Dia desses, um amigo voltou desolado de uma reunião do gênero e resolveu desabafar no Facebook: “Ontem, na assembleia de condomínio, tinha gente 'revoltada' porque a lavadeira comprou um carro. ‘Ganha muito’ e ‘pra quê eu fiz faculdade’ foram alguns dos comentários. Um dos condôminos queria proibir que ela estacionasse o carro dentro do prédio, mesmo informado que a funcionária paga aluguel da vaga a um dos proprietários”.
Sem que se perceba, reuniões como esta dizem mais sobre nossa tragédia humana do que se imagina. A do Brasil é enraizada, incolor e ofuscada por um senso comum segundo o qual tudo o que acontece de ruim no mundo está em Brasília, em seus políticos, em seus acordos e seus arranjos.
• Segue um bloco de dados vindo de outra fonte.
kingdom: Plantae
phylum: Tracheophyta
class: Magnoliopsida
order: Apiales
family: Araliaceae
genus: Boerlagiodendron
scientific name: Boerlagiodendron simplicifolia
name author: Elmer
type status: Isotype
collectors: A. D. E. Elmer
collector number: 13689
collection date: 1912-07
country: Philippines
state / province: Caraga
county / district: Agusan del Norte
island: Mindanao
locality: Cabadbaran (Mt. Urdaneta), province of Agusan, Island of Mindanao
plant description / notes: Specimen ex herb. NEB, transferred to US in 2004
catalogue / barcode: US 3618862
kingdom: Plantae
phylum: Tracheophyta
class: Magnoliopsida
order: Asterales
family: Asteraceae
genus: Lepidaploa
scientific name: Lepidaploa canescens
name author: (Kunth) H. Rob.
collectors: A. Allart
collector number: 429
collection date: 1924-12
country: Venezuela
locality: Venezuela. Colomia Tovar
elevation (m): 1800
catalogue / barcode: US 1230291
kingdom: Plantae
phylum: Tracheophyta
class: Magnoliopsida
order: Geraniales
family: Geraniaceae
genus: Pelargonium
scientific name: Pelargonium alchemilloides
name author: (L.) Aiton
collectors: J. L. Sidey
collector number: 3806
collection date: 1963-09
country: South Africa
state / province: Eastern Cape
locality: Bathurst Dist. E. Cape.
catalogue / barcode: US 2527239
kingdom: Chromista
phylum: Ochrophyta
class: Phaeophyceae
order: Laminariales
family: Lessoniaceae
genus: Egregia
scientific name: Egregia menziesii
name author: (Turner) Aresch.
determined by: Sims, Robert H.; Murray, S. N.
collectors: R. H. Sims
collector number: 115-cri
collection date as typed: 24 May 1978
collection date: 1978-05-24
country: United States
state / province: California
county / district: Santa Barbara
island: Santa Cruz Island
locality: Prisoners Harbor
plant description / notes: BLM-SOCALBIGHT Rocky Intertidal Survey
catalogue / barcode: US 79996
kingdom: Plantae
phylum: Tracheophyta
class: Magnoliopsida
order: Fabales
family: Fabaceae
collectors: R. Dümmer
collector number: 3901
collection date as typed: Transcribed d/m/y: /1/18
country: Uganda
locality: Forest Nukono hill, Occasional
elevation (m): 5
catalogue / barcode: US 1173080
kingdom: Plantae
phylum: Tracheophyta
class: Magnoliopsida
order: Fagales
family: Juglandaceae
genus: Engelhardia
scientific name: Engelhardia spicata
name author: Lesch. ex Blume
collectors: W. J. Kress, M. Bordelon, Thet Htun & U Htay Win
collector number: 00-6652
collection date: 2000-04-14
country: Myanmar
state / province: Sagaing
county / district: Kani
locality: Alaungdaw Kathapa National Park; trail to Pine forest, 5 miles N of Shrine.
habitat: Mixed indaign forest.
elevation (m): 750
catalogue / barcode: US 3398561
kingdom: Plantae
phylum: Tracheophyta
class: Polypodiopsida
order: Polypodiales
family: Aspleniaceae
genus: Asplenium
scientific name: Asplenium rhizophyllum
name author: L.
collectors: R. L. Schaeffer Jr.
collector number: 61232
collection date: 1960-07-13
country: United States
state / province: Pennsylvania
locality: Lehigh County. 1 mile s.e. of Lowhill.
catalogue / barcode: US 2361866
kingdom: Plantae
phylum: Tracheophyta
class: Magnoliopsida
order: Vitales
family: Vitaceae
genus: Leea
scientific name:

Sentados neste discurso, de que a fonte do mal é sempre a figura distante, quase desmaterializada, reproduzimos uma indigência humana e moral da qual fazemos parte e nem nos damos conta. (...)
Por trás desse discurso está uma lógica perversa de dominação. Uma lógica que permite colocar os trabalhadores braçais em seu devido lugar. Por aqui, não nos satisfazemos em contratar serviços que não queremos fazer, como lavar, passar, enxugar o chão, lavar a privada, pintar as unhas ou trocar a fralda e dar banho em nossos filhos: aproveitamos até a última ponta o gosto de dizer “estou te pagando e enquanto estou pagando eu mando e você obedece”. Para que chamar a atenção do garçom com discrição se eu posso fazer um escarcéu se pedi batata-fria e ele me entregou mandioca? Ao lembrá-lo de que é ele quem serve, me lembro, e lembro a todos, que estudei e trabalhei para sentar em uma mesa de restaurante e, portanto, MEREÇO ser servido. Não é só uma prestação de serviço: é um teatro sobre posições de domínio. Pobre o país cujo diploma serve, na maioria dos casos, para corroborar estas posições.
Por isso o discurso ouvido por meu amigo em seu condomínio é ainda uma praga: a praga da ignorância instruída. Por isso as pessoas se incomodam quando a lavadeira, ou o porteiro, ou o garçom, “invade” espaços antes cativos. Como uma vaga na garagem de prédio. Ou a universidade. Ou os aeroportos. (...)
Esses exemplos mostram que, por aqui, pobre pode até ocupar espaços cativos da elite (não sem nossos protestos), mas nosso diploma e nosso senso de distinção nos autorizam a galhofa: “lembre-se, você não é um de nós”. Triste que este discurso tenha sido absorvido por quem deveria ter como missão a detonação, pela base e pela educação, dos resquícios de uma tragédia histórica construída com o caldo da ignorância, do privilégio e da exclusão.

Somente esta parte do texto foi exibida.